Uitspraak
RECHTBANK ZEELAND-WEST-BRABANT
1.De burgemeester van de gemeente Breda
Het college van burgemeester en wethouders van de gemeente Breda.
Rechtbank Zeeland-West-Brabant
Op 15 mei 2024 heeft de voorzieningenrechter van de Rechtbank Zeeland-West-Brabant uitspraak gedaan in de zaak met zaaknummer BRE 24/3948. Eisers, vertegenwoordigd door mr. S.K. Reijke, hebben een verzoek ingediend om een voorlopige voorziening in te stellen tegen de burgemeester van de gemeente Breda en het college van burgemeester en wethouders van de gemeente Breda. Dit verzoek volgde op een eerder verzoek van 23 april 2024, waarin eisers handhavend optreden vroegen tegen het organiseren van een braderie zonder de vereiste evenementenvergunning en omgevingsvergunning, gepland van 24 tot en met 26 mei 2024.
De voorzieningenrechter heeft op basis van artikel 8:81, eerste lid, van de Algemene wet bestuursrecht (Awb) geoordeeld dat er geen sprake is van 'onverwijlde spoed', omdat het beroep van eisers op 15 mei 2024 kennelijk niet-ontvankelijk is verklaard. Hierdoor resteert er geen spoedeisend belang voor het verzoek om voorlopige voorziening, wat leidt tot de afwijzing van dit verzoek. De uitspraak is gedaan zonder zitting, conform artikel 8:83, derde lid, van de Awb.

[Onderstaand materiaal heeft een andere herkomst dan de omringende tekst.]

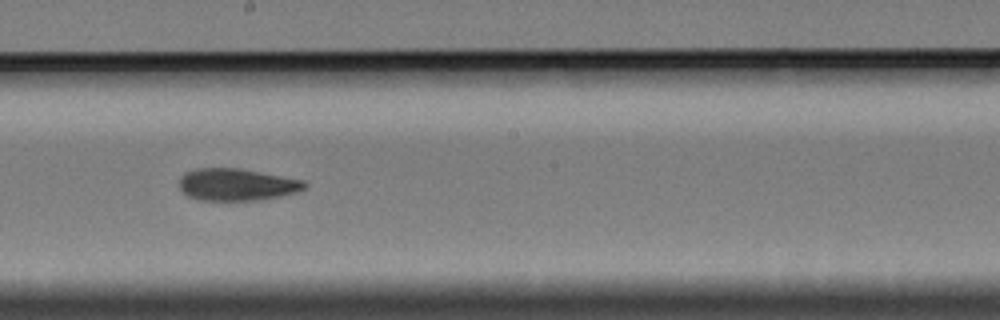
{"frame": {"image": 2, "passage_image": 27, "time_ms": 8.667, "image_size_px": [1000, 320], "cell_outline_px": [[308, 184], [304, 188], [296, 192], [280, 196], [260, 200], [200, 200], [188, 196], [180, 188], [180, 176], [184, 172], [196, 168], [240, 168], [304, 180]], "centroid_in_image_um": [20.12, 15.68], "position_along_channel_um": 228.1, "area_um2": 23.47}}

De uitspraak is openbaar gemaakt en er is geen mogelijkheid tot hoger beroep of verzet tegen deze beslissing. De voorzieningenrechter heeft de beslissing genomen in aanwezigheid van de griffier, mr. N. van Asten, die niet in de gelegenheid was om de uitspraak mede te ondertekenen. Een afschrift van de uitspraak is verzonden aan de betrokken partijen.